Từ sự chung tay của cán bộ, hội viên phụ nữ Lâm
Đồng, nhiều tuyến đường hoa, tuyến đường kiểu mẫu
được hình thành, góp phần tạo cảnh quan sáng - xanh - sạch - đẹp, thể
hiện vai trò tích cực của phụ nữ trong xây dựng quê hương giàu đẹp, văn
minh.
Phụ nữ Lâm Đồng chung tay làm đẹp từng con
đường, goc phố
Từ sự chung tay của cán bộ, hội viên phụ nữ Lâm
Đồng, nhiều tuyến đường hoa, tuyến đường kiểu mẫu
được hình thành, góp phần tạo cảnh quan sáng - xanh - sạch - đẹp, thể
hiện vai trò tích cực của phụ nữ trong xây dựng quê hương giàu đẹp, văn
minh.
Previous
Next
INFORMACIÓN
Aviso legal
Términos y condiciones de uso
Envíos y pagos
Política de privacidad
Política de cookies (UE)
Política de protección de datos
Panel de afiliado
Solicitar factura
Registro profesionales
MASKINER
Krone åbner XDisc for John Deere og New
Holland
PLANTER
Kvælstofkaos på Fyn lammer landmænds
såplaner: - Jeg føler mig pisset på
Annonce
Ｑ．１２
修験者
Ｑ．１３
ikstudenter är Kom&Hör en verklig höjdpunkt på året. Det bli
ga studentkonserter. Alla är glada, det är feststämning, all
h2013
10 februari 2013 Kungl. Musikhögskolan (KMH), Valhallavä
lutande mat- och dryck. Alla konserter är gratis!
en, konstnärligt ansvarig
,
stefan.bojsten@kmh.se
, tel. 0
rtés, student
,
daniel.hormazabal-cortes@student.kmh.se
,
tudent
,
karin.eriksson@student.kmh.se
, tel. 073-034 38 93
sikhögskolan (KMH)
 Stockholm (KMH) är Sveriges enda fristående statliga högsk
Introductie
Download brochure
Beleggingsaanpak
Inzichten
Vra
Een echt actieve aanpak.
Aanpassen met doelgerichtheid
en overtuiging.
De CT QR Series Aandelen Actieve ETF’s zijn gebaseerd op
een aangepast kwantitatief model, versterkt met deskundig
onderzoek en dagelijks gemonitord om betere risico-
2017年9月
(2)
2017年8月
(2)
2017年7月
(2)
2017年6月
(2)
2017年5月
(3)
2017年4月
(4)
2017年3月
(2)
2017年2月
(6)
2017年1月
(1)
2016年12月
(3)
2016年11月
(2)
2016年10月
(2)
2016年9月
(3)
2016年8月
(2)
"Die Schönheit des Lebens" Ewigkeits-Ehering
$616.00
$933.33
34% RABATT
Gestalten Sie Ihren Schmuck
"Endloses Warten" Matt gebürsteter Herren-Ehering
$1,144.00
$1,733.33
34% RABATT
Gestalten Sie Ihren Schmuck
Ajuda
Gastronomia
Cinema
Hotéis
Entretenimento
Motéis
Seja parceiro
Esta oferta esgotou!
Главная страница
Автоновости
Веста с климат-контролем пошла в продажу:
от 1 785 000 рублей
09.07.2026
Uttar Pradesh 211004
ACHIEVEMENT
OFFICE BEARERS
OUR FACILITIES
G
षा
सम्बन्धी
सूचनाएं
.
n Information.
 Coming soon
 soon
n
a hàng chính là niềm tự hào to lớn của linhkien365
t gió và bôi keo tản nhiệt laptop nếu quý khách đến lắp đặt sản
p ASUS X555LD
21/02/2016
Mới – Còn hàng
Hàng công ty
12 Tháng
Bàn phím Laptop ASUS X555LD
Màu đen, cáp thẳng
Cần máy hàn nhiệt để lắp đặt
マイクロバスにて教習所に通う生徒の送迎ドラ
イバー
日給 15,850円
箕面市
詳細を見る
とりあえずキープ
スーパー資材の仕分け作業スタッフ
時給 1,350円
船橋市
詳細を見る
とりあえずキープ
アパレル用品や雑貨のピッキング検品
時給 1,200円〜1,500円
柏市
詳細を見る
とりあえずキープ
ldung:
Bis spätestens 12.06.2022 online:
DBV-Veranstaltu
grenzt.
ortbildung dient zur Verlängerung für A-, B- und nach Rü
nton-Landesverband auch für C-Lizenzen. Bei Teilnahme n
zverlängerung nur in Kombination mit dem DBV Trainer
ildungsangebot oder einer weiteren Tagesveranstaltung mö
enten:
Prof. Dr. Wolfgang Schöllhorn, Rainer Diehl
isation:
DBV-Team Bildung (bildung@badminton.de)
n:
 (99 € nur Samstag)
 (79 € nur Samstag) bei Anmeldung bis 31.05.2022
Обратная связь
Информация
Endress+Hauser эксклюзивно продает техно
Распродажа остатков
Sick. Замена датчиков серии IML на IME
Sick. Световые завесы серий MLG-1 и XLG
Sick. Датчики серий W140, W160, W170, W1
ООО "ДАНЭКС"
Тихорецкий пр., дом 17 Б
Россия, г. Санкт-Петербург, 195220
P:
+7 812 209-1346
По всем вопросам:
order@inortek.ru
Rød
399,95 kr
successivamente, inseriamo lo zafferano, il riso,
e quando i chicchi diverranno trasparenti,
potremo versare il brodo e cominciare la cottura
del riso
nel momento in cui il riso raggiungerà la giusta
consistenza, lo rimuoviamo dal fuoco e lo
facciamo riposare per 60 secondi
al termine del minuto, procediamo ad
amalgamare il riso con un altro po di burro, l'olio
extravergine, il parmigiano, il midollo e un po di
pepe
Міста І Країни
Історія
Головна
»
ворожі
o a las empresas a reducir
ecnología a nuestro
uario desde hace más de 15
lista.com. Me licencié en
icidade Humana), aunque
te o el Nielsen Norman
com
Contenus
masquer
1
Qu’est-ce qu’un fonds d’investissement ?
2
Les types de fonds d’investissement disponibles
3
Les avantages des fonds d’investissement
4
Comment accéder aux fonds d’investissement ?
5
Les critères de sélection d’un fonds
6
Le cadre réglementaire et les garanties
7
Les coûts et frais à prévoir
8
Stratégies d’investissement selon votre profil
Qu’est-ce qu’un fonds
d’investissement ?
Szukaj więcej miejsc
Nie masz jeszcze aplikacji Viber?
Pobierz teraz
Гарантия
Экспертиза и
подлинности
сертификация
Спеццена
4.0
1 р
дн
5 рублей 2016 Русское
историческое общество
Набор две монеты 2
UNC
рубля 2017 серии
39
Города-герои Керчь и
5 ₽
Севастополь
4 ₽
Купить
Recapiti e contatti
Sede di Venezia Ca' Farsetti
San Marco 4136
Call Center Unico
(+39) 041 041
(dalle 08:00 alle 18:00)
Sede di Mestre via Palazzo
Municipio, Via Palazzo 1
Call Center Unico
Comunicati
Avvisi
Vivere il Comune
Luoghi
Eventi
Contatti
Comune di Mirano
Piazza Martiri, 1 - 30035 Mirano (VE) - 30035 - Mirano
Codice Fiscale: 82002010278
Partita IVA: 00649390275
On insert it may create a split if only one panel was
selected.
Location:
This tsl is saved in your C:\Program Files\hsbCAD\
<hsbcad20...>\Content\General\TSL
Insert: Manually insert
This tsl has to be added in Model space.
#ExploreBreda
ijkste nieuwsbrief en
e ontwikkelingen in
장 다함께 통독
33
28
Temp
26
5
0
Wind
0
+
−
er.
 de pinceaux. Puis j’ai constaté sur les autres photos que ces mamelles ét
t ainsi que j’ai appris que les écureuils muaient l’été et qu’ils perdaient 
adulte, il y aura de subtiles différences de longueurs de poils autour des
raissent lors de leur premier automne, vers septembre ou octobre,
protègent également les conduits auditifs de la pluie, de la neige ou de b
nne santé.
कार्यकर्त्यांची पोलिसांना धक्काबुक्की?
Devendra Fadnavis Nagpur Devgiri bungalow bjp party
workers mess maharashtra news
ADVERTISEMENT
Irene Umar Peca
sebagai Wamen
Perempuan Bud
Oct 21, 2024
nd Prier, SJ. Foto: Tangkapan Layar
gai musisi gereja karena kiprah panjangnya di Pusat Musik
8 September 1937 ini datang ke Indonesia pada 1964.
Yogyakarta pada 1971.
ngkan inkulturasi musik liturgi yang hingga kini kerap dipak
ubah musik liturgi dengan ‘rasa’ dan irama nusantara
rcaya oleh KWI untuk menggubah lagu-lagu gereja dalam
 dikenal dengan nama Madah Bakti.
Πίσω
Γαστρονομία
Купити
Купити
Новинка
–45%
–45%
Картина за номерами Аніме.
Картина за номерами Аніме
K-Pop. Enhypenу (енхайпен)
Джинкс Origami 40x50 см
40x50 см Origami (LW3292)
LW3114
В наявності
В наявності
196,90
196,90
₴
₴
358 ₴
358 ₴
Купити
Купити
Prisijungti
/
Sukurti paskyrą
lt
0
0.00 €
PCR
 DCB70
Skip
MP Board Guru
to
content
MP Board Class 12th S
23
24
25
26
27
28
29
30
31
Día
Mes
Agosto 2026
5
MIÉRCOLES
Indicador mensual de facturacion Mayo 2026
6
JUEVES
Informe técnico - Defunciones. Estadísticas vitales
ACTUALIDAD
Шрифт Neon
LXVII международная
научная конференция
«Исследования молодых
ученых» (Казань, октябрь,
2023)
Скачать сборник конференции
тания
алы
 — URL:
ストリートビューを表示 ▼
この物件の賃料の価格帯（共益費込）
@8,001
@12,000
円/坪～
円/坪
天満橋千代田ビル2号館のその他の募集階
------------
_What is expected_: Return, unchanged, the lines from the very first one through the line containing "Phụ nữ Lâm Đồng chung tay làm đẹp từng con", including both of those lines.

_Task result_:
Từ sự chung tay của cán bộ, hội viên phụ nữ Lâm
Đồng, nhiều tuyến đường hoa, tuyến đường kiểu mẫu
được hình thành, góp phần tạo cảnh quan sáng - xanh - sạch - đẹp, thể
hiện vai trò tích cực của phụ nữ trong xây dựng quê hương giàu đẹp, văn
minh.
Phụ nữ Lâm Đồng chung tay làm đẹp từng con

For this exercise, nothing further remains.